Don’t Feel Sorry for the Penn State Students Who Rioted

Justin Strine should have backed away from the van.

Your campus is going to burn. So warned a cameraman inside the Penn Stater Hotel as the Penn State Board of Trustees announced on November 9, 2011 that they had decided to fire Joe Paterno.

The campus didn’t literally burn, but, as Graham Spanier claims to have predicted, students rioted. Some 4,000 students descended upon downtown State College in what started as a “peaceful protest.” Justin Strine was one of those students.

Strine—a cadet in the ROTC program at Penn State—was among the students on College Avenue that night. He was also one of the 32 students sanctioned by the university for participating in the ordeal. He pleaded guilty and even served a stint in jail for his participation in the riots.
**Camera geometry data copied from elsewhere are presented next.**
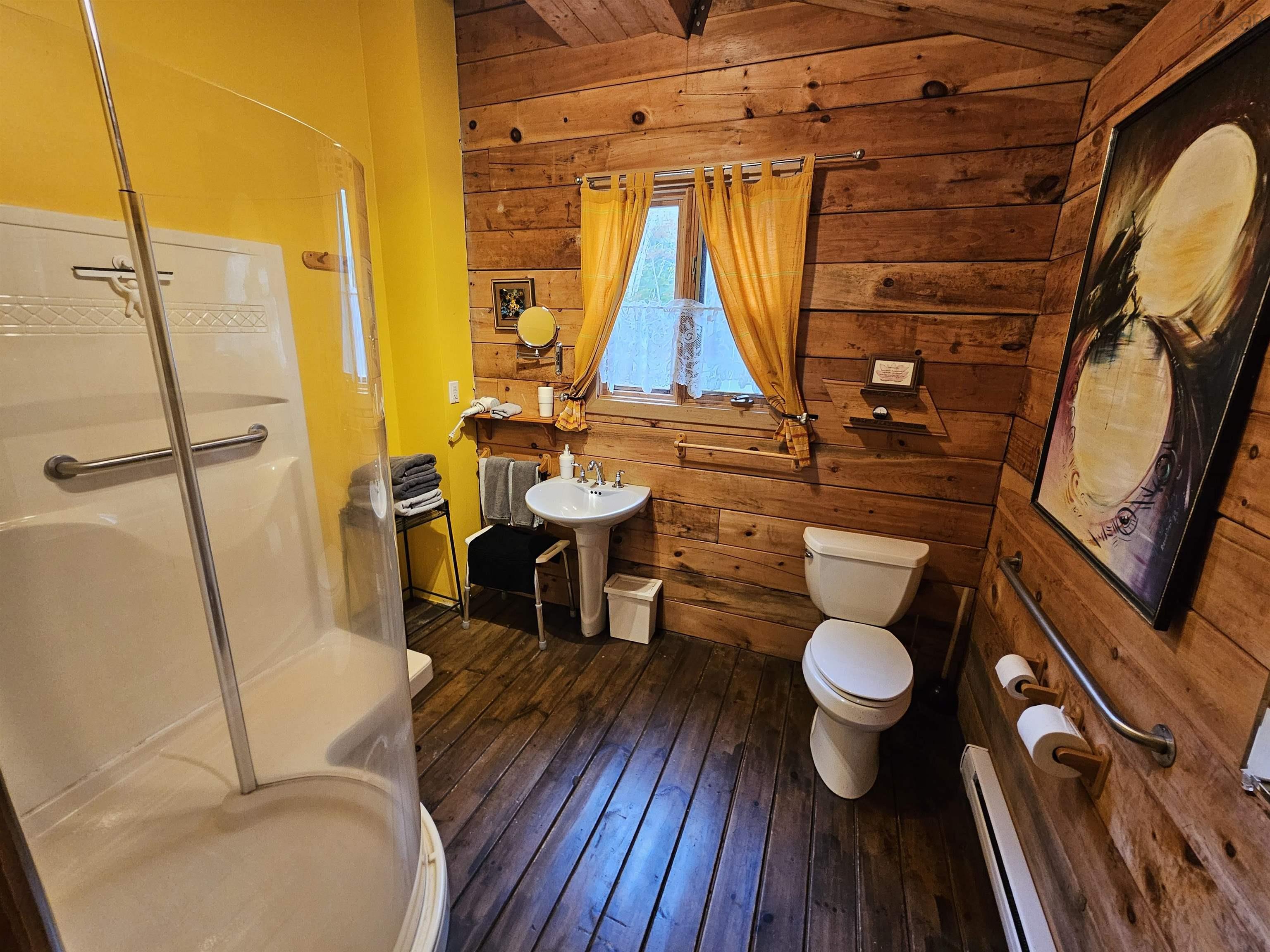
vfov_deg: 89.9
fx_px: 477
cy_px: 476
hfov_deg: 106.2
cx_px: 635
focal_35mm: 13
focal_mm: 2.2
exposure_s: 1/60
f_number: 2.2
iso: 320
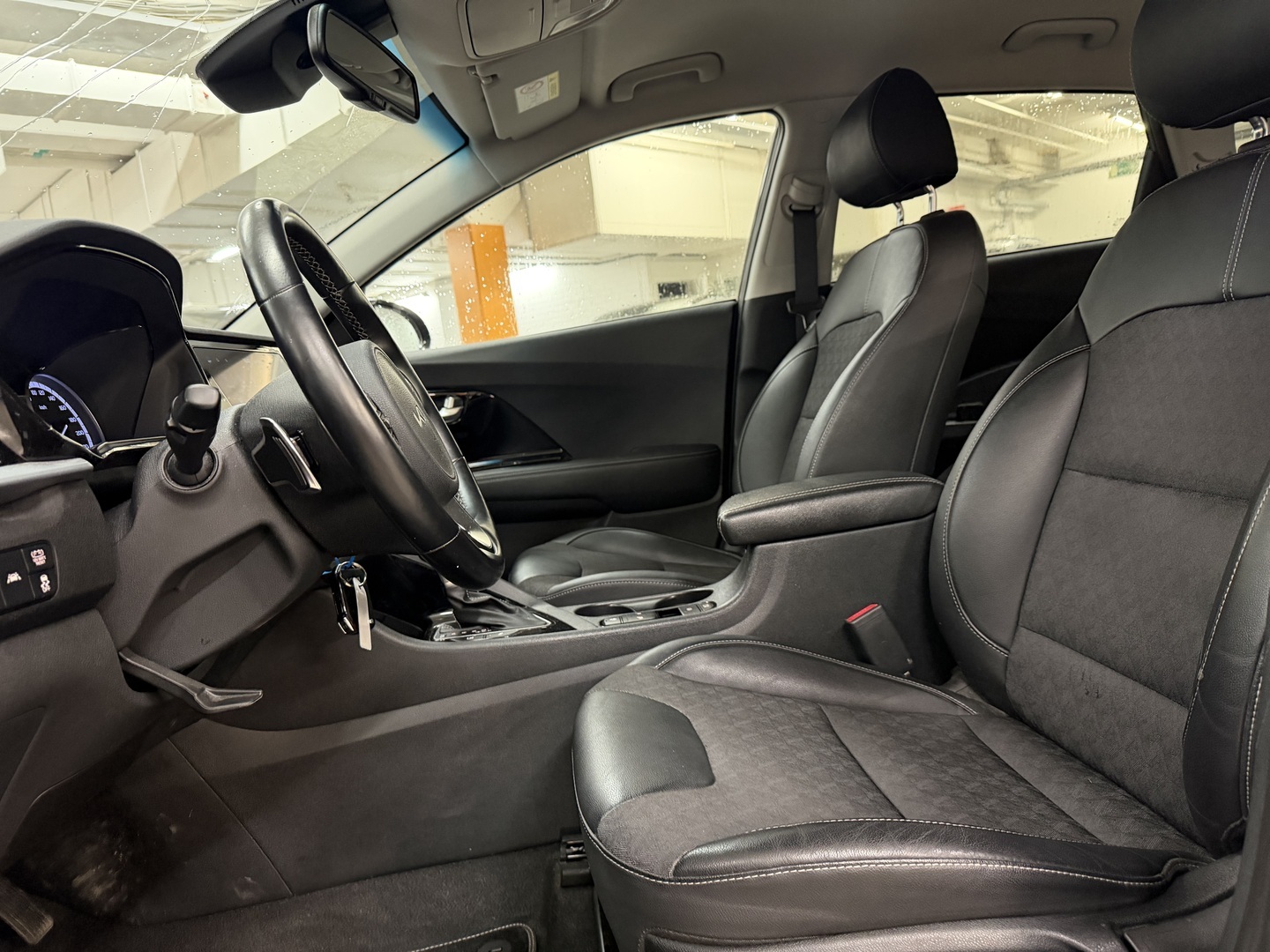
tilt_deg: -7.9
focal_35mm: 24
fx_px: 881
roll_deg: +7.0
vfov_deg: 56.8
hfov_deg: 71.6
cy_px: 476
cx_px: 635
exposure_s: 1/33
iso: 640
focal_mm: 6.76
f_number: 1.78
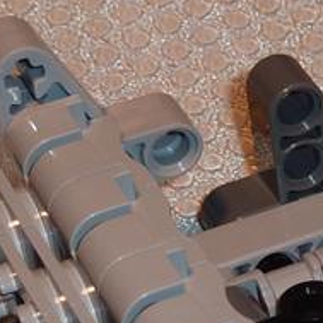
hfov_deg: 6.6
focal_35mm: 264
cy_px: 232
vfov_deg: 6.6
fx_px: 2787
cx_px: 313
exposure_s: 1/30
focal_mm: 9.1
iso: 100
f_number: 3.9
On Monday, the Associated Press ran a piece that read largely sympathetic to Strine’s position. I’m wondering why we’re supposed to give a shit.

Listen, I get that he wasn’t looting liquor stores and lighting police cruisers on fire. But, as students hurled rocks and bottles at a news van on College Avenue, he was one of the young men who moved toward it. Strine claims that he put his hands on the van only after it lay on its side in the middle of the street, but that’s hardly the point.

I’ll be the first to tell you that I’m not proud of everything I did while I was in college. I stayed out too late, drank too much, got wrapped up in a few brouhahas, and had a thing for girls with boyfriends. But in October 2008, my junior year—the night that Penn State beat Ohio State in the Horseshoe—the rowdiest my roommates and I got was when we high-fived after Ryan Howard homered against the Rays in Game 3 of the World Series. While our constituents were at the now-famed Beaver Canyon being Maced and night-sticked for lighting foliage on fire and throwing couches from balconies, we cracked open another round of beers and put the Phillies on the big TV.

Moreover, I was at that intersection on November 9th. I was at the press conference when they fired Paterno and—being a recent alum—was fully aware that students were going to, ahem, react unfavorably. So, a friend and I headed downtown so that I could cover the riots. I live-tweeted the entire night. We were standing at the corner looking on when we began to get hit with stray rocks and bottles intended for the news van. We then made the conscious decision to back away from the van, instead of toward it, when the crowd began to chant for its upheaval. We watched as students at our university gave every major news outlet a headline and a photograph destined to land above the fold.

Since November, I’ve had a lot of reasons to struggle with my Penn State pride. Between the horrendous acts of Jerry Sandusky and the alleged cover-up, and the scores of students and alumni who took to the Internet in extreme defense of the school and the football program before really considering what might have taken place, I can’t remember the last time that I bumped into someone and wasn’t called upon to address the scandal in some manner. But through it all, the toughest moment for me was that night after the riots. The disdain I held for the students who made matters worse for no reason other than that they were pissed off. Scream into a pillow, have a drink—shit, put a hole in a wall. But to take to the streets and participate in or be a party to that type of destruction was not conducive to the situation.

Justin Strine is upset that no one listened to his account. “No one ever looked at me as an individual. They looked at me as 5,000 Penn State rioters,” he says. Well, that’s because he wasn’t an individual. Instead of doing what he knew was right and backing away from the van, he moved toward it. He wasn’t the rising star ROTC cadet or the Dean’s List student; he was just another Penn Stater contributing to a problem that’s bigger than any one individual.

I don’t feel sorry for him. Not one bit.